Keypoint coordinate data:
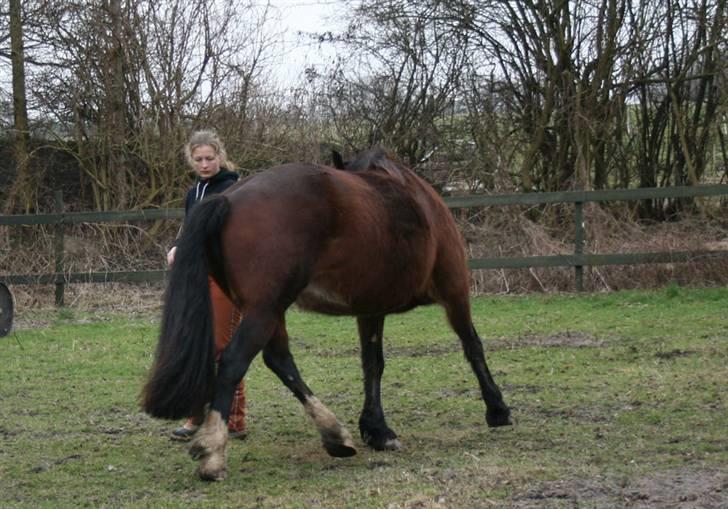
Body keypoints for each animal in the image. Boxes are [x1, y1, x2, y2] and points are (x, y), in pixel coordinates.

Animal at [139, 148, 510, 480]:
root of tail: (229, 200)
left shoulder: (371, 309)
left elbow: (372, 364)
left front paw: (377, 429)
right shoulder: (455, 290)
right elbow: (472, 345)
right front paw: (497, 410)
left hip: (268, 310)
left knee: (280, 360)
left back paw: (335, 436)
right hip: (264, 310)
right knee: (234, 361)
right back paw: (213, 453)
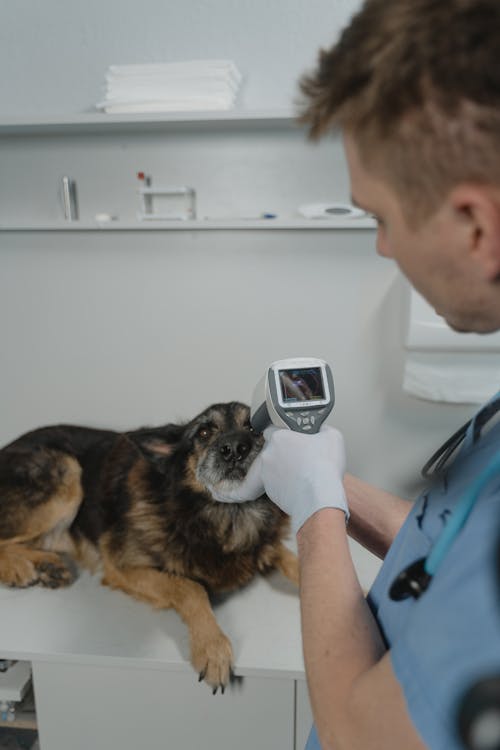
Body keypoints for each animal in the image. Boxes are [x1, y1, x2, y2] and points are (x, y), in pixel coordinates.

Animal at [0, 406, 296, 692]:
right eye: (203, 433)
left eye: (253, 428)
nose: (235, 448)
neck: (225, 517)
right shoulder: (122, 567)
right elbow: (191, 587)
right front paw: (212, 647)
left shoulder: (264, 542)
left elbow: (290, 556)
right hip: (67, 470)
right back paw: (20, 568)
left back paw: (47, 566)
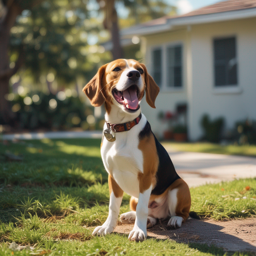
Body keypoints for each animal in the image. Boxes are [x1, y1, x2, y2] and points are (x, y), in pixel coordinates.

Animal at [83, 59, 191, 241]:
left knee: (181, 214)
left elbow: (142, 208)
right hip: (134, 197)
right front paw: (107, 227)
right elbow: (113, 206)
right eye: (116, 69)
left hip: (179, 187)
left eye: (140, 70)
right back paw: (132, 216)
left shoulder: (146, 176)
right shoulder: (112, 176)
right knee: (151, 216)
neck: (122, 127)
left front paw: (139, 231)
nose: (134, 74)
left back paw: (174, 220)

* * *

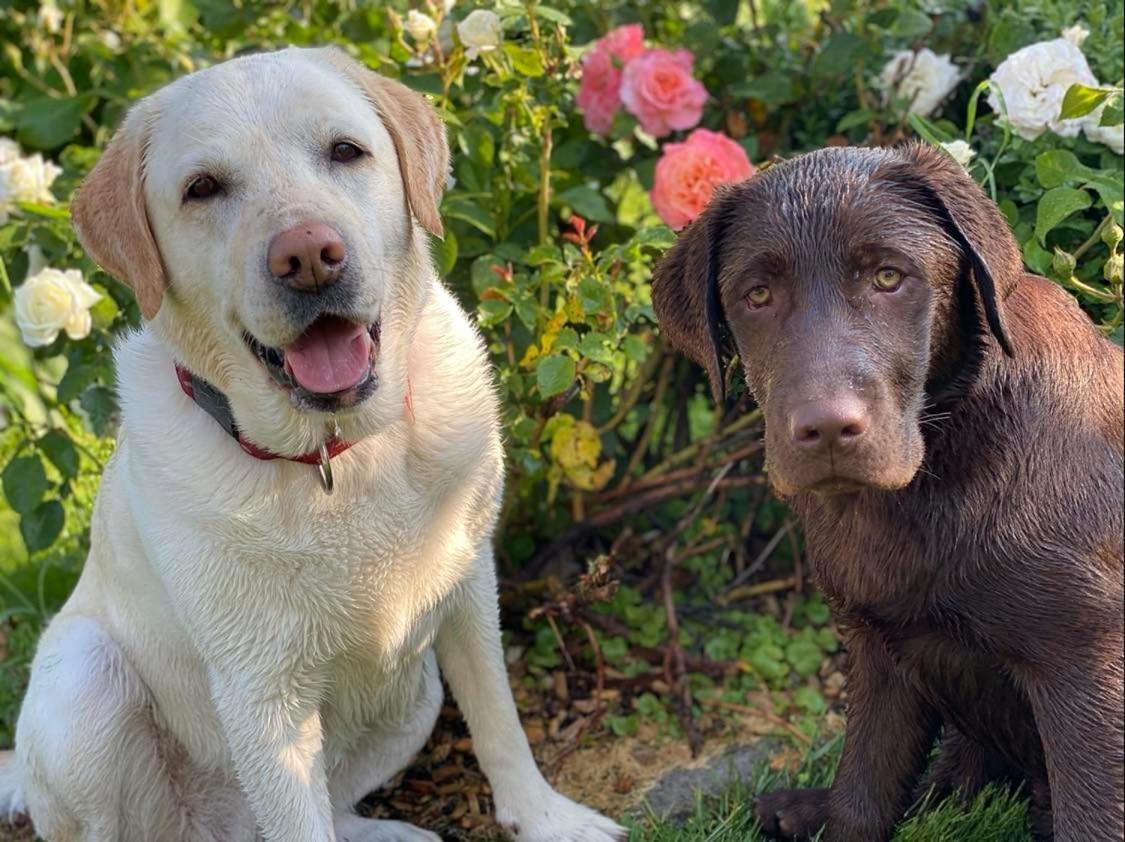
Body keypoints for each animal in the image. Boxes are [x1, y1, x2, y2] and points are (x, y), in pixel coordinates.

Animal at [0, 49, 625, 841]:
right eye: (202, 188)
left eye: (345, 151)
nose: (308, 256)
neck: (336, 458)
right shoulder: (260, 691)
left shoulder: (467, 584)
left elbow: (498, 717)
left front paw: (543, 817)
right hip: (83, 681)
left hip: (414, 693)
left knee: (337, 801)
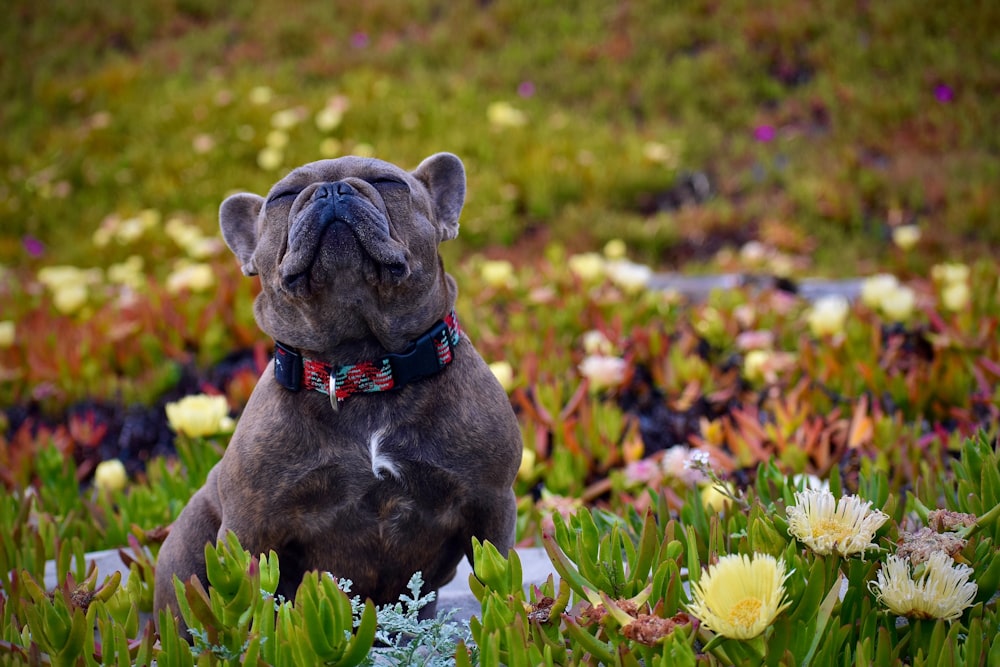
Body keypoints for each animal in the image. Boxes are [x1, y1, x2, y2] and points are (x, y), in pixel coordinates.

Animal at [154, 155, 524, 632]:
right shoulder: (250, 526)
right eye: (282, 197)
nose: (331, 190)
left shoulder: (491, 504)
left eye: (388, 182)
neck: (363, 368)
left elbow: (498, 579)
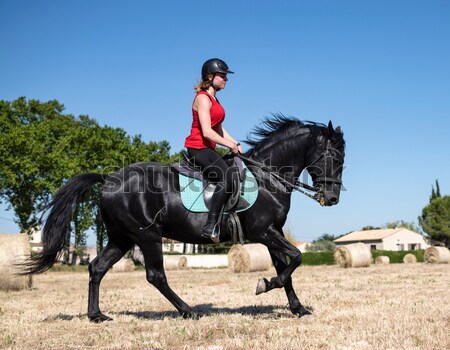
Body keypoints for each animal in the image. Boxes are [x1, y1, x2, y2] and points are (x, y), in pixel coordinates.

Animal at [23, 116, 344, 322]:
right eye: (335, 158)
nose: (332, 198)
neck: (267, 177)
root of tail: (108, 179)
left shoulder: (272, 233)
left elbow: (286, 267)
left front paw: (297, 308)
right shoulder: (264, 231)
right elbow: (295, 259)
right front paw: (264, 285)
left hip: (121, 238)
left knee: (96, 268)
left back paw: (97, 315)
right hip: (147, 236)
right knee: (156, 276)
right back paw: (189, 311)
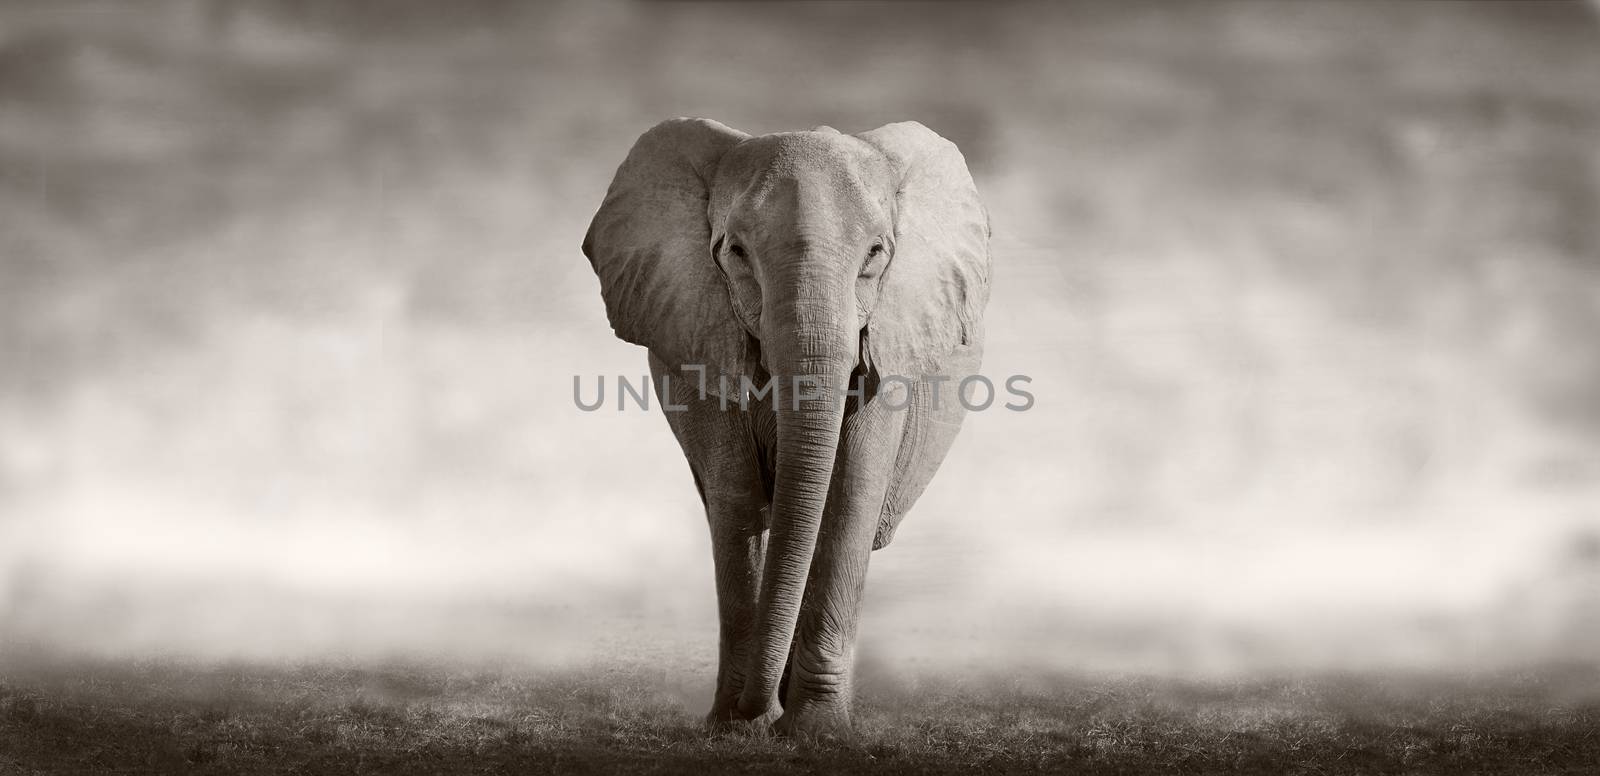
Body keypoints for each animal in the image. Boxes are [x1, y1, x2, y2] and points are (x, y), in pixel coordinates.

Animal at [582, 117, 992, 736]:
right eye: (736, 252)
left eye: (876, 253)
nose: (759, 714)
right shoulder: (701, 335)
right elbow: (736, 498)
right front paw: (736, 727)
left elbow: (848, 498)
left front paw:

YOUR TASK: Out of the records above, return only the lines from the one with "left back paw: (335, 436)" through the one with "right eye: (203, 433)", exactly, and none of the pictures.

SOLUTION FOR THIS PROBLEM:
left back paw: (335, 436)
right hip: (264, 310)
right knee: (234, 361)
right back paw: (213, 453)
Body keypoints for each animal in the image. Boxes are [x1, y1, x2, y2] and points are (x, y), in pixel coordinates.

Animal at [0, 406, 296, 692]:
right eye: (203, 433)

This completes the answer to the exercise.